In "The Importance of Being Earnest" two idle, young gadabout Victorian gentlemen find that it's necessary to tell big lies in order to live happily. The women they pursue, in fact, insist on it, and love the men most for the things that aren't true about them. For the Victorian upper classes this is all so delicious.
In "The Importance of Being Earnest" one gentleman concocts a story about a fictional troublemaking brother named Ernest, as an excuse to leave responsibilities at his country estate and go to London to live improperly. His ward, however, falls in love with that imaginary Ernest and creates an elaborate fantasy romance in her diary.
When the gentleman's buddy shows up to pretend he's Ernest, in order to seduce the young woman, things get way more complicated. As you might expect in a play like this, the plot turns on a mysterious baby found in a handbag in a railway station.
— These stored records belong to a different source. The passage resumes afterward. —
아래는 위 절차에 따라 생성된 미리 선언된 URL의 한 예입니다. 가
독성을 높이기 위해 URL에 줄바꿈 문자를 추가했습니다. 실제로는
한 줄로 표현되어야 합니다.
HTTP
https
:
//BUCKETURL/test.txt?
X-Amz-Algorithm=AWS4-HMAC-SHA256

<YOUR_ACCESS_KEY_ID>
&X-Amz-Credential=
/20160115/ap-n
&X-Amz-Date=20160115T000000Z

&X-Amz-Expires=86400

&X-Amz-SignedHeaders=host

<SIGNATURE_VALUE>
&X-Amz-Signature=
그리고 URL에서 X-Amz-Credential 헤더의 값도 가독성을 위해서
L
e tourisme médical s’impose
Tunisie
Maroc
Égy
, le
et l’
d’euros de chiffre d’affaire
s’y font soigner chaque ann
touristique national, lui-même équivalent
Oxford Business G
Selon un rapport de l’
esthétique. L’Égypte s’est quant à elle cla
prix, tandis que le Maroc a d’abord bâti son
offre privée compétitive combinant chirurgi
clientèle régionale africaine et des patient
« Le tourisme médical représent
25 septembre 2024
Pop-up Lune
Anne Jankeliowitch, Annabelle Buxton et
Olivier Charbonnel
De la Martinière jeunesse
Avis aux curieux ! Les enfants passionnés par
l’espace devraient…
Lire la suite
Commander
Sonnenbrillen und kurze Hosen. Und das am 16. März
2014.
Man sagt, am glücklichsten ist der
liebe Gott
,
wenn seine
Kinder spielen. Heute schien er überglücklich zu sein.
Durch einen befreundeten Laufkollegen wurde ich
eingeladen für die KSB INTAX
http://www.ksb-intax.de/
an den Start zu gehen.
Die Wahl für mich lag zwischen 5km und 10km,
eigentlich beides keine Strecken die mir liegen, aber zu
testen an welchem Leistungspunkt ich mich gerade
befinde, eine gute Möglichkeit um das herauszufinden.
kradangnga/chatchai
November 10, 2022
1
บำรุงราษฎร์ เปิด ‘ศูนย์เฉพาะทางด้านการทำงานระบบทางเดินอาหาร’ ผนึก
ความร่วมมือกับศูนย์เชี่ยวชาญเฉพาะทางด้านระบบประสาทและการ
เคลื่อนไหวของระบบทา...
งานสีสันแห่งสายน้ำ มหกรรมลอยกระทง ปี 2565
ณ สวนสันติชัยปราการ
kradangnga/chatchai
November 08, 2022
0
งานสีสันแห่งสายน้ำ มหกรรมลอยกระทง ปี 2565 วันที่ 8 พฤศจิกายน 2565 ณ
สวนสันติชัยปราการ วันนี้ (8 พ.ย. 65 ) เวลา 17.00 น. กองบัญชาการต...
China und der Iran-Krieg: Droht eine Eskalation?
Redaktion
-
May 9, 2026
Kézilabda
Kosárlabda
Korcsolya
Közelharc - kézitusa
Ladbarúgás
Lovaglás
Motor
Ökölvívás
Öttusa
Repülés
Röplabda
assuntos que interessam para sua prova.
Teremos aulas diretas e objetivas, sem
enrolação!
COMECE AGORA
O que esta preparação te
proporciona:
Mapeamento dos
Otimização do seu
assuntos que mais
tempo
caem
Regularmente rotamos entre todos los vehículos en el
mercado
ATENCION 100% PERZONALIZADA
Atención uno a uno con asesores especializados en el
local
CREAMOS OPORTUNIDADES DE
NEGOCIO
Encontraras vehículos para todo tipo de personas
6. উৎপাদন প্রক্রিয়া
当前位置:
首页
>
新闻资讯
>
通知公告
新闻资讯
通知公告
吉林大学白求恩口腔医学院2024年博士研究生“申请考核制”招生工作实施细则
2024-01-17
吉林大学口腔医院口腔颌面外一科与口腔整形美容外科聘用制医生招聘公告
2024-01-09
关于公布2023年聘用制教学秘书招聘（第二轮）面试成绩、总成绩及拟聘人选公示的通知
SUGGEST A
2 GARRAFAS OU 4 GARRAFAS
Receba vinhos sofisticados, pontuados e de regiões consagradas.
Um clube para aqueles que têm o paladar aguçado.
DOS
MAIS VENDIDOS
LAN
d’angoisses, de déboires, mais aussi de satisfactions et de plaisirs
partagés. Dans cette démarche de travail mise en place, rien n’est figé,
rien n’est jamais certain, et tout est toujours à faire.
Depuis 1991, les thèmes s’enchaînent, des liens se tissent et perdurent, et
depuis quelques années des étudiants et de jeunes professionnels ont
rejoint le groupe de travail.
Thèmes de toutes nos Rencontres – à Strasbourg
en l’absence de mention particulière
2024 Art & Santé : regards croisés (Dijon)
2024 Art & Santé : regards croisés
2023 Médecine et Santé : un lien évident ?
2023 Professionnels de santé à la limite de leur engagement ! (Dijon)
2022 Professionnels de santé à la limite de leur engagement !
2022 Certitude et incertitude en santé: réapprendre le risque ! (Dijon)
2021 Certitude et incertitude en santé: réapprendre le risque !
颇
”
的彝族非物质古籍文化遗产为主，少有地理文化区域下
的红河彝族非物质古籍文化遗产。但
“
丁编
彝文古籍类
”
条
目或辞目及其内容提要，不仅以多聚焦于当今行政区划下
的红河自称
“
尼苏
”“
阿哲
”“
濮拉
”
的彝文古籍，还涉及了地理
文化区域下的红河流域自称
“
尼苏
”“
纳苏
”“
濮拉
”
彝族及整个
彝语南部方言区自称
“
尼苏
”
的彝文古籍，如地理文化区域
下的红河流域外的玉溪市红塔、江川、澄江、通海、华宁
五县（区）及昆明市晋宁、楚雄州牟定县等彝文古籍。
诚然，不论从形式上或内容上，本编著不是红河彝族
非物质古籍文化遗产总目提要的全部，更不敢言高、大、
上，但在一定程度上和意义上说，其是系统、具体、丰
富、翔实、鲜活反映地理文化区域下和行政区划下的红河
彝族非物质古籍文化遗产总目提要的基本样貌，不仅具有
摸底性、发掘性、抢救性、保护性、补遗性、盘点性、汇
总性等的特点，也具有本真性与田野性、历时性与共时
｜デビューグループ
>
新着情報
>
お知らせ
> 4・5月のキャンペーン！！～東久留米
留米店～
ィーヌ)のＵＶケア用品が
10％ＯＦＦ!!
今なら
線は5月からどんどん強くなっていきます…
"The Importance of Being Earnest" is filled with Wilde's jaded observations about life, designed to annoy London's Victorian population, such as, "Divorces are made in heaven," or "It's important to miss business engagements in order to retain the beauty of life." Wilde's is a world of idle gentlemen, in which smoking is considered an occupation.
Barbara Cannon's Los Altos production is generally well directed. Only at a couple of moments do over-the-top slapstick (the air kisses, and some extreme mugging) undercut the story's Victorian propriety, and cost the staging some of its tension.
There is considerable good acting in this production. Wendy Howard-Benham steals her scenes as shrill and stuffed-shirt Lady Bracknell, a pushy old bat of an aristocrat who provides much humor, grilling people on their family pedigrees.
John Romano is very funny as moon-faced Jack Worthing, trying to pass himself off as Ernest in order to impress the ladies. Jeff Clarke is his wound-too-tight pal Algernon, also trying to pass himself off as Ernest in order to impress the ladies.
In this world, it seems, women get turned on only when men are named Ernest. While this sounds silly, Wilde effectively sells the story device as a symbol of the charming vanity of human existence.
As rival gal pals Gwendolyn and Cecily, Shannon Stowe and Sarah Cook participate in a battle of insults that they won't let interfere with their ability to have a proper garden tea together.
In one wonderful instance, Algernon and Cecily journey through the throes of romantic ecstasy together as they relive the imaginary romance between the two written in Cecily's diary long before they ever met.
It's part of Wilde's power as a writer that the romances of this play can be reduced to such trivializations. Wilde himself would likely say he was elevating the romances.
It's all summed up in the play's overarching message, which reminds us that women will fall in love only with men who are Ernest.